▶ _Supplied data_
<<<<

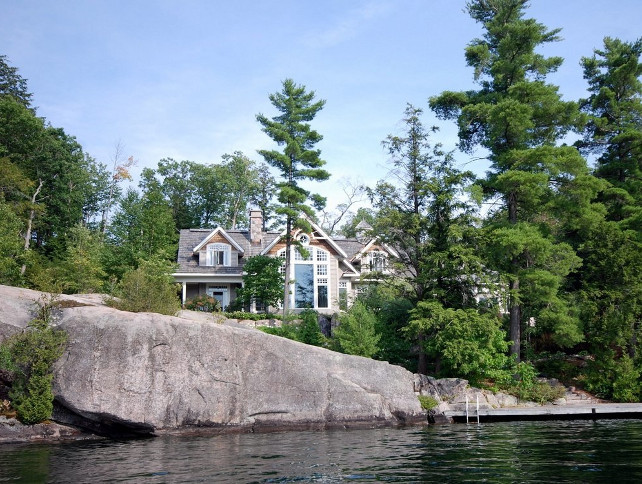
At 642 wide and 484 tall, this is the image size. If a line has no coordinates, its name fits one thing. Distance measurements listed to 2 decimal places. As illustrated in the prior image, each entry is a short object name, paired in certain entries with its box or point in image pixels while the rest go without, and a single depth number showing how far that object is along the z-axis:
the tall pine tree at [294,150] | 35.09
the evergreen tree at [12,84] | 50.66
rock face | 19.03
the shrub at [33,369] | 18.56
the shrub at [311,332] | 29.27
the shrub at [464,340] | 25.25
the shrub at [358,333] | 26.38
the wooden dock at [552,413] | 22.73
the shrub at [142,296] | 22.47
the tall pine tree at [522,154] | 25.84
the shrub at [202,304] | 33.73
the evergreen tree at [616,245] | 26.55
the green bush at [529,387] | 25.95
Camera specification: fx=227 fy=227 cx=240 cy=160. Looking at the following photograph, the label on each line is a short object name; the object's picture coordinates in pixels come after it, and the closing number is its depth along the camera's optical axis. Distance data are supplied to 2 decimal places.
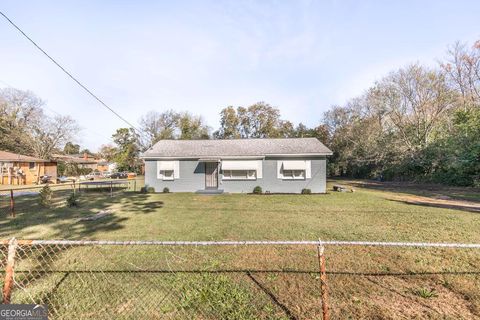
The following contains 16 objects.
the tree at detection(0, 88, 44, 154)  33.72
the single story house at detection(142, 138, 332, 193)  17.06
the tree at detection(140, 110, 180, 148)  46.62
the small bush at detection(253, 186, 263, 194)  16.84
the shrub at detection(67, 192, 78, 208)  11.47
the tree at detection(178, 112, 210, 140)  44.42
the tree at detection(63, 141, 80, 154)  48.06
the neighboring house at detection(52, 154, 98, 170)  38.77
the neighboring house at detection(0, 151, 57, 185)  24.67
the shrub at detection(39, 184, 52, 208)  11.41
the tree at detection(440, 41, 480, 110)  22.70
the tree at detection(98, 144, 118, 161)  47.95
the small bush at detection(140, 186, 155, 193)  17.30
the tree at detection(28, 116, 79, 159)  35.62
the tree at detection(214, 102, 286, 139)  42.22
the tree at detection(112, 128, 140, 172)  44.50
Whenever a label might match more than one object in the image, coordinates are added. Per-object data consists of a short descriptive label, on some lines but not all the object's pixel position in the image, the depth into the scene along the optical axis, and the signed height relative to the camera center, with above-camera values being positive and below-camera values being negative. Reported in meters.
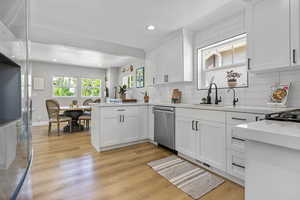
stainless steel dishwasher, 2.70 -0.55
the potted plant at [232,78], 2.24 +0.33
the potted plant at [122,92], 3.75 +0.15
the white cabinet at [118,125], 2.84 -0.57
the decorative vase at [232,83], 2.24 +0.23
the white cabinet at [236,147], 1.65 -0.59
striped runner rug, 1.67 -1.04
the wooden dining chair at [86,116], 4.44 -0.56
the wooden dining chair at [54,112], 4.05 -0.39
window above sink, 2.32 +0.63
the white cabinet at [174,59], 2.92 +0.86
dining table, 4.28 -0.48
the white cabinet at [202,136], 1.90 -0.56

>>>>
<<<<

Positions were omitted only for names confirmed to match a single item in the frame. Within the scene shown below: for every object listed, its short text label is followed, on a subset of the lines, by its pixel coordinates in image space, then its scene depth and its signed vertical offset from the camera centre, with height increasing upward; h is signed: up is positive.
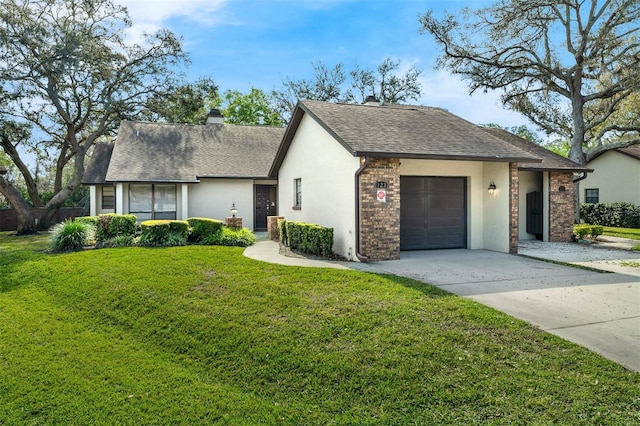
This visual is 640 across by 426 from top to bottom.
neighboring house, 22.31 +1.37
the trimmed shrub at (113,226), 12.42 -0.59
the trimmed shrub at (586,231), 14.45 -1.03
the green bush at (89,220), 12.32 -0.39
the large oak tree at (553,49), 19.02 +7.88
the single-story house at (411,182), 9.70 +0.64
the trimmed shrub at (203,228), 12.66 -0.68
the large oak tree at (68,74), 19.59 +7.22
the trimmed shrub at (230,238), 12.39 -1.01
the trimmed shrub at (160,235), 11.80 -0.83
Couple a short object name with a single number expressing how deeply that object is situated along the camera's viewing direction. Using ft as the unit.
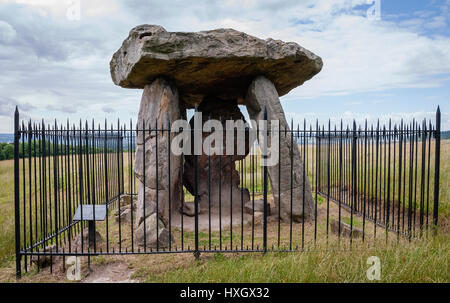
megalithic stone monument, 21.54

>>>>
<<<<

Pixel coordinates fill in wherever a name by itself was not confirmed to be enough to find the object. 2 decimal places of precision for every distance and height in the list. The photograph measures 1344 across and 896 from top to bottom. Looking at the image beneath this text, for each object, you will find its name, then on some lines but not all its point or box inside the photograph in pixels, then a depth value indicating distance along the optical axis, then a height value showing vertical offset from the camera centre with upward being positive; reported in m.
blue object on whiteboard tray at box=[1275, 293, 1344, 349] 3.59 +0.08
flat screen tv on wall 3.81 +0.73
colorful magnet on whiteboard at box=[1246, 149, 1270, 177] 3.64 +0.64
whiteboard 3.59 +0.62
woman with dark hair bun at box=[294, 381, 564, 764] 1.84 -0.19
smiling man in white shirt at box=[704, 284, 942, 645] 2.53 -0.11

>>>>

▶ _Work item_
Nothing except a number is needed: how many lines of the entries contain the word "across"?

▶ _Your solution_
2